Monday, October 22, 2007

Miserable

This lately my blood pressure really going to raise like mad........don't worry it's not hypertension. It's just that certain ppl were making my life miserable.

Last week a new worker come, and of course I have to be the one to teach her all the things because no one else wanted to teach her. So of course I'll be teaching her things that I practice all these while.........then after finish explaining everything from A-Z, here come these ppl come and complain about this and that, so making her more confuse. It's not only her, I myself also confuse.........so I don't wanna bother about it anymore, as long as I did my part, whether right or not according to some ppl I also not going to bother about it. Going to use the 'I don't care' attitude.....or else later i really end up having hypertension......touch wood.

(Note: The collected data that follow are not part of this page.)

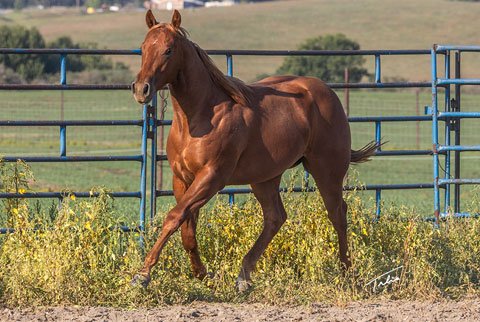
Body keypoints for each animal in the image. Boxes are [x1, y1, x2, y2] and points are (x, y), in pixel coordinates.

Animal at [132, 9, 378, 292]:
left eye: (168, 50)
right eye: (142, 48)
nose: (141, 89)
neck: (201, 116)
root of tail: (329, 93)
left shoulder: (212, 178)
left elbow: (174, 218)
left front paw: (143, 274)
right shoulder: (182, 179)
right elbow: (187, 230)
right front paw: (203, 274)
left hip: (326, 171)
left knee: (337, 214)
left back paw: (347, 273)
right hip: (265, 178)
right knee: (275, 217)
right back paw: (244, 276)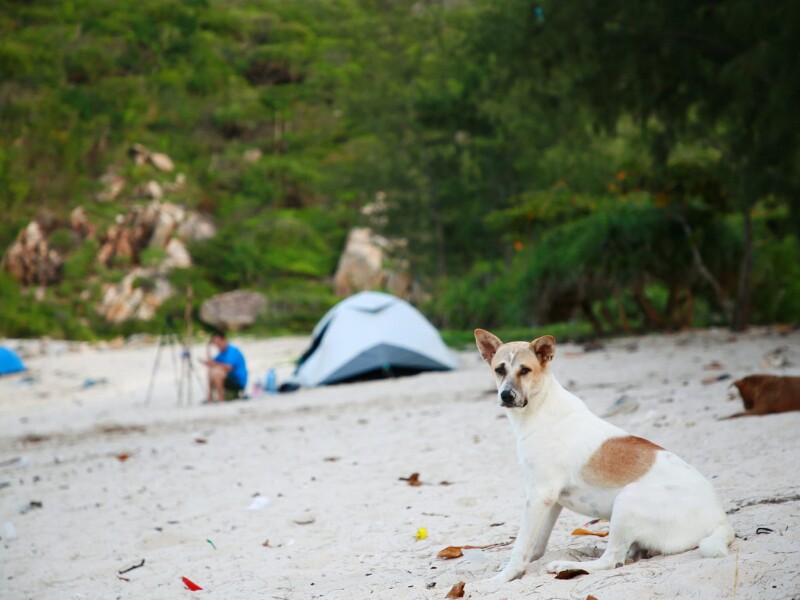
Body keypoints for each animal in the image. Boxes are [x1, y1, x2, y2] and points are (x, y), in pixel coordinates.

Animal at [472, 330, 736, 584]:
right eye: (499, 369)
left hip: (627, 500)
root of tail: (721, 522)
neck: (539, 409)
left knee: (611, 560)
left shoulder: (539, 495)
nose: (506, 395)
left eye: (525, 370)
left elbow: (520, 545)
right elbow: (536, 543)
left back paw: (567, 566)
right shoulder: (551, 500)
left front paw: (502, 578)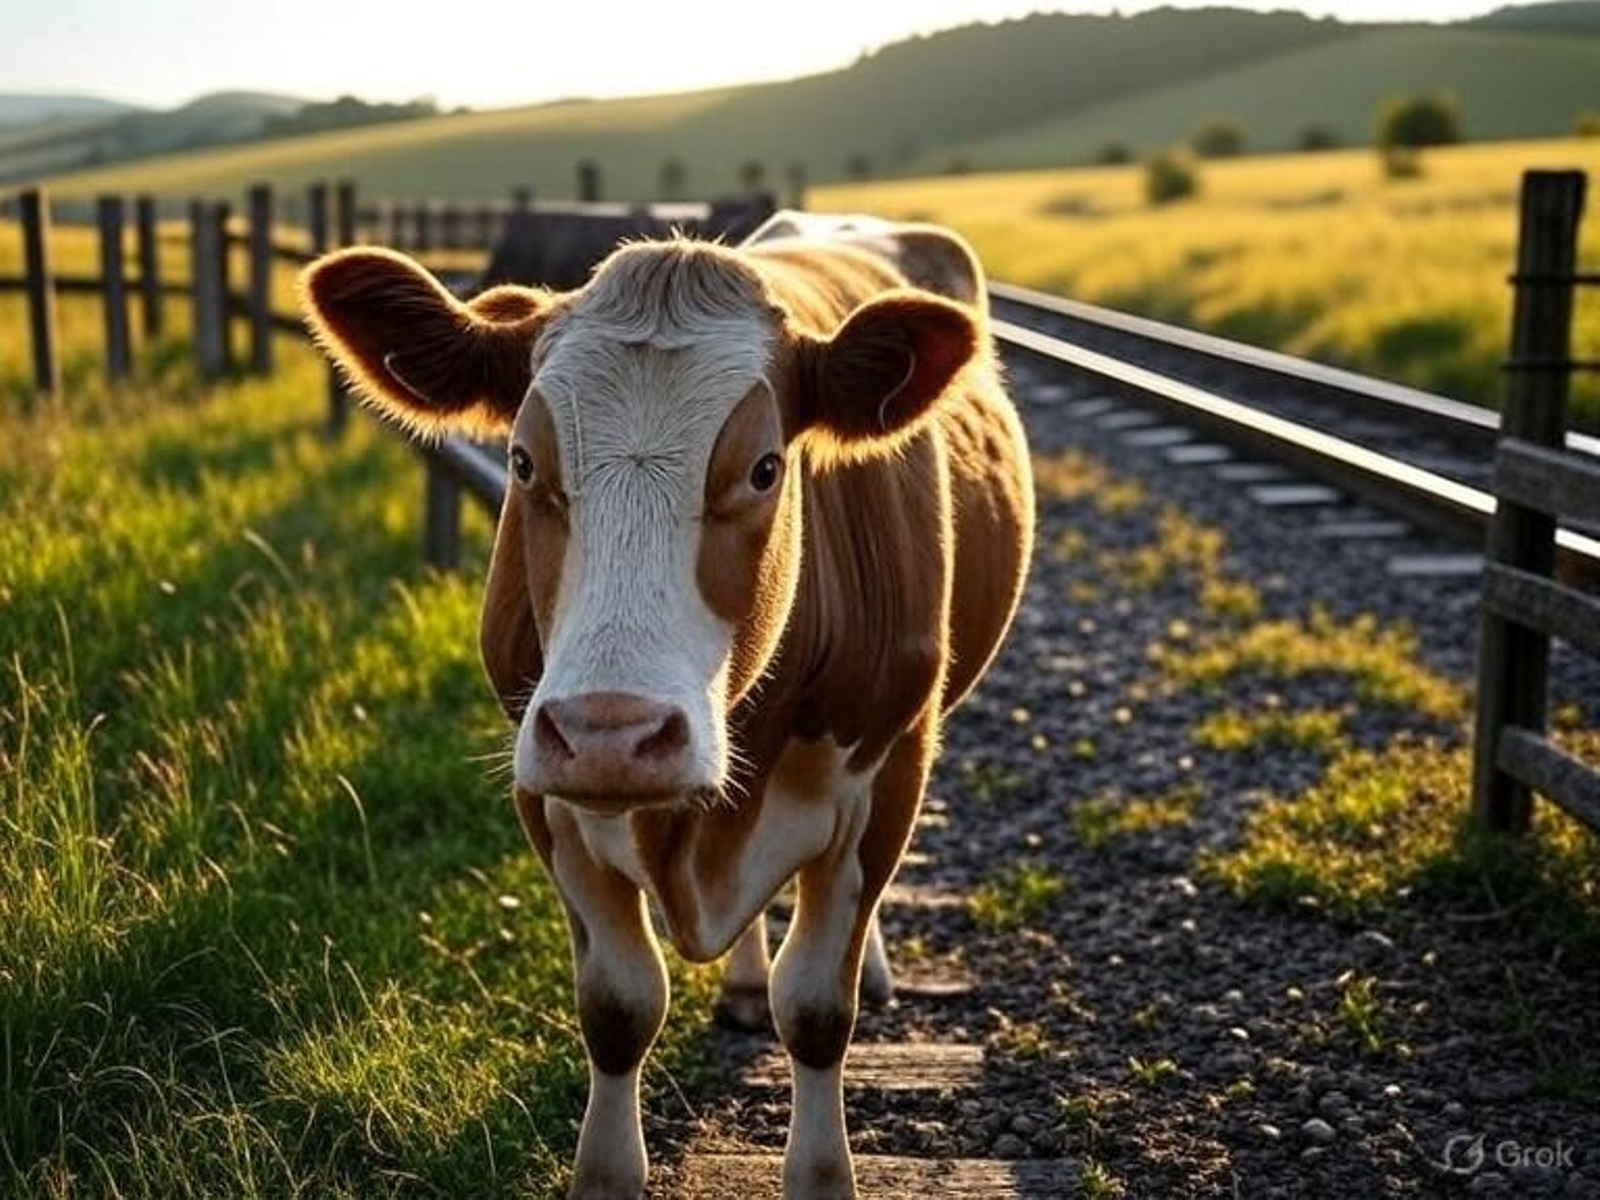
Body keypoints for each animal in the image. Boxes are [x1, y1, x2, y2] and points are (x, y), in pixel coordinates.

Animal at [301, 213, 1034, 1199]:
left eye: (764, 469)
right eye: (523, 462)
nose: (612, 735)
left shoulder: (890, 765)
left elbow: (817, 1008)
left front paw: (821, 1169)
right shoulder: (545, 785)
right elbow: (618, 1006)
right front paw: (607, 1170)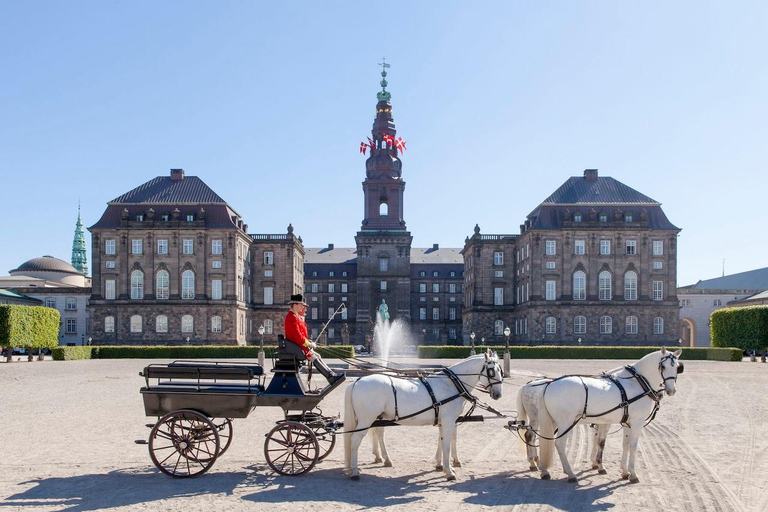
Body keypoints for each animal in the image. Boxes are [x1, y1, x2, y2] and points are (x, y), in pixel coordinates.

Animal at [344, 350, 504, 478]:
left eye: (500, 371)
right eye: (491, 371)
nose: (498, 394)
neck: (450, 384)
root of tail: (357, 381)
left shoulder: (443, 421)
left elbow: (442, 440)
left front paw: (441, 464)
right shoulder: (449, 420)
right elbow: (447, 443)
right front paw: (449, 471)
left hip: (378, 417)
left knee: (377, 433)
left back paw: (383, 459)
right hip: (366, 420)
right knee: (355, 440)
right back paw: (355, 471)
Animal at [516, 348, 684, 484]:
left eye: (677, 367)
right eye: (663, 366)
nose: (670, 391)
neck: (637, 382)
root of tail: (548, 385)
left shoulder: (626, 423)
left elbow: (624, 445)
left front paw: (623, 471)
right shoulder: (637, 422)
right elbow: (631, 446)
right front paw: (632, 473)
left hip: (551, 421)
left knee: (538, 438)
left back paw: (543, 468)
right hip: (564, 422)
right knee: (557, 443)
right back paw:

Today had a review with our CEO, of course it's such a waste of time......but then still have to listen to their boring presentation. In the hall, I know I'm searching for someone..........but what am I hoping for ?? Of course I saw him but then what I get from all these?? Only disappointment.......eventhough we meet again at lif while on the way back, but I look like invisible woman, he just look thru me and talk to the staff behind me.

Why I always fall so easily for someone?? A big lesson in the past doesn't seems to be effective to make me aware of the same mistake I going to repeat. Is there anyway that I could really make this 'love' thingy to be out of my life forever??